Surrealism is all the rage at the moment, and the question is why.

Why would a deliberate assault on reality in paintings be so popular? The answer lies in history, when the movement began in the early 20th century, and artists mutinied against the realities of World War I.

Just as those first Surrealists pushed back against the reality that brought the war with a new reality, the current uprising comes with a similar reason: the need to escape a deeply divided world.

(It’s ironic, isn’t it? Despite these artists’ zeal to flout logic with illogical forms, the resurgence of Surrealism makes all the sense in the world).

Living in a Surreal age

A headline from The Toronto Star signals the story: “Surrealism’s return in a very surreal age.” The biggest sign of the revival is the exhibit at the Venice Biennale opening next month with 214 Surrealists from 13 countries.

To emphasize these goings-on in the art world, the Biennale named its exhibit after the title of a book by early Surrealist Leonora Carrington called “The Milk of Dreams.”

But the Biennale emphasizes something else, too. Unlike the early days of Surrealism, when male artists dominated the movement, this time, the artists seeking to escape reality are women.

Not that there weren’t women in the early days. As art historian Whitney Chadwick pointed out in her 1985 book “Women Artists and the Surrealist Movement,” plenty of females were in the movement, but they were sidelined.

The Venice Biennale rectifies that.

Carrington’s run-in with sexism only ended last year when the Museum of Modern Art hung her work in its Surrealist Gallery alongside household names like Henri Rousseau, Giorgio di Chirico.

Also, last year, the Metropolitan Museum of Art exhibited Carrington’s work in a show titled “Surrealism Beyond Borders,” which attested to the spread of the movement worldwide.

Long-running sexism

But Carrington, recognition came too late for her. She didn’t live to see these major New York museums show her work. She died in 2011 at the age of 94.

Included in the Met show was Carrington’s Self-Portrait, painted in 1937, in which she pictured herself with a head of wild hair seated opposite a prancing hyena.

A rocking horse appears to fly behind her while an actual horse galloping freely through a curtained window. The portrait is not supposed to make sense.
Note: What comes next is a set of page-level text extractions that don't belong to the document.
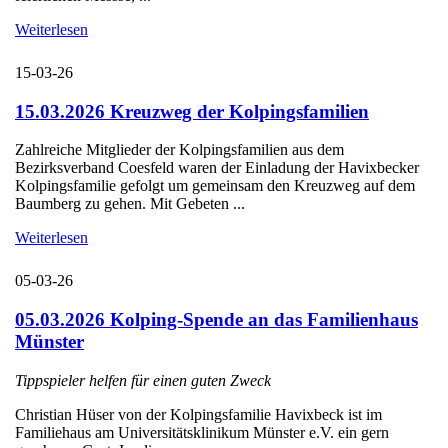
Weiterlesen
15-03-26
15.03.2026 Kreuzweg der Kolpingsfamilien
Zahlreiche Mitglieder der Kolpingsfamilien aus dem
Bezirksverband Coesfeld waren der Einladung der Havixbecker
Kolpingsfamilie gefolgt um gemeinsam den Kreuzweg auf dem
Baumberg zu gehen. Mit Gebeten ...
Weiterlesen
05-03-26
05.03.2026 Kolping-Spende an das Familienhaus
Münster
Tippspieler helfen für einen guten Zweck
Christian Hüser von der Kolpingsfamilie Havixbeck ist im
Familiehaus am Universitätsklinikum Münster e.V. ein gern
Freeing herself (and us) from known realities, she invented her own.

But with Leonora Carrington now in the spotlight, I have a concern. I’m concerned that she will be confused with another painter with the same last name – Dora Carrington.

A biopic of Dora, titled “Carrington,” filmed in 1995 with Emma Thompson playing the lead, might lead audiences new to Leonora to Dora. They’re not alike at all.

Distinction with a difference

Granted, both women were British-born artists. But Dora was a generation older and used only her surname, contending her given name was too sentimental.

But as the biopic demonstrates scene after scene, Dora was sentimental to a sickening fault owing to her infatuation with the gay writer Lytton Strachey played by Jonathan Pryce.

Watching Dora pine for Strachey looked sappy and downright silly. However, I’m betting that Leonora wouldn’t allow herself to be so weak. She was one of the women’s liberation movement founders in Mexico, where she lived most of her adult life.

Another key difference between the two women. While Dora is identified as an artist, she rarely showed, assuming she had a body of work to show.

It’s hard to understand why a movie was made about Dora. Despite the movie title - “Carrington” - the focus seemed more on Strachey. Certainly, he was the more interesting character.